You also have to conceive of your happiness, your desires, and your emotional needs. A child needs and has the right to be happy and for their parents to do their best to guarantee it.

Finally, along with happiness, is education. Not always the most fervent wishes can come true because they go against the education and discipline that we want for our child.

At what point to talk about the child’s request?

Adults have to find the right moment to speak, especially when everyone thinks differently. This conversation concerns only the parents, so it is not necessary for the child to be in front and listen to what the parents have to discuss. It is good that the children do not see that the parents oppose themselves in front of them so that they have a single reference about what is right or wrong, what they should and what they should not do.

Parents often wonder who to listen to, the father or the mother.  The two have to know how to agree

Any time can be a good time to talk to your partner as long as the child is not present.

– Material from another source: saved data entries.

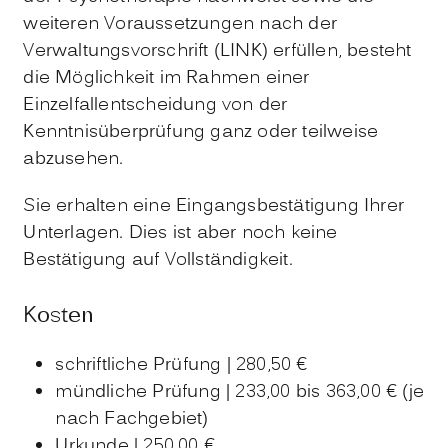
weiteren Voraussetzungen nach der
Verwaltungsvorschrift (LINK) erfüllen, besteht
die Möglichkeit im Rahmen einer
Einzelfallentscheidung von der
Kenntnisüberprüfung ganz oder teilweise
abzusehen.
Sie erhalten eine Eingangsbestätigung Ihrer
Unterlagen. Dies ist aber noch keine
Bestätigung auf Vollständigkeit.
Kosten
schriftliche Prüfung | 280,50 €
mündliche Prüfung | 233,00 bis 363,00 € (je
nach Fachgebiet)
Urkunde | 250,00 €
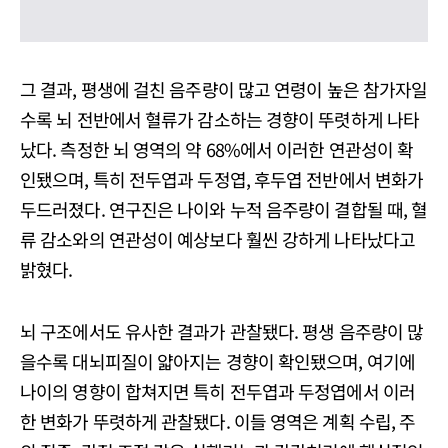
그 결과, 평생에 걸친 음주량이 많고 연령이 높은 참가자일
수록 뇌 전반에서 혈류가 감소하는 경향이 뚜렷하게 나타
났다. 측정한 뇌 영역의 약 68%에서 이러한 연관성이 확
인됐으며, 특히 전두엽과 두정엽, 후두엽 전반에서 변화가
두드러졌다. 연구진은 나이와 누적 음주량이 결합될 때, 혈
류 감소와의 연관성이 예상보다 훨씬 강하게 나타났다고
밝혔다.
뇌 구조에서도 유사한 결과가 관찰됐다. 평생 음주량이 많
을수록 대뇌피질이 얇아지는 경향이 확인됐으며, 여기에
나이의 영향이 합쳐지면 특히 전두엽과 두정엽에서 이러
한 변화가 뚜렷하게 관찰됐다. 이들 영역은 계획 수립, 주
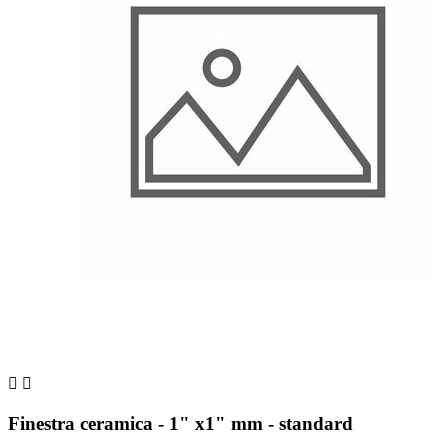


Finestra ceramica - 1" x1" mm - standard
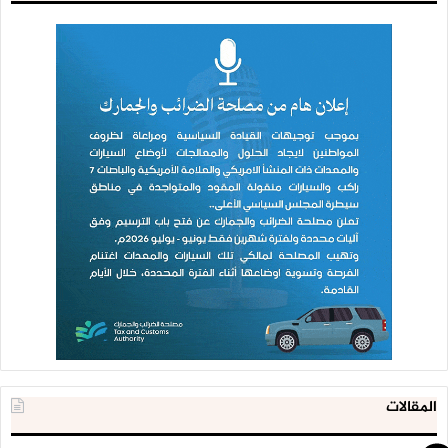
المقالات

How to give the answer to the child?

Answers to the child, whether affirmative or negative, should be given directly and firmly. You don’t have to beat around the bush to tell something YES or NO. Until your child has the necessary capacity to decide and choose the option that best suits him for himself, you are responsible for everything that happens to him and, therefore, to choose for him.

Do not be afraid if at first it is difficult for you to agree. Each person is different and it is normal for you to have different opinions. The task of being parents often consists of listening to others and being open to new ways of understanding life.  Little by little you will see that over time it costs you less to find the same solution without having to face or argue. Remember that dialogue is the best ally to have a good relationship with your partner.

What to do if your partner does not have adequate parental training?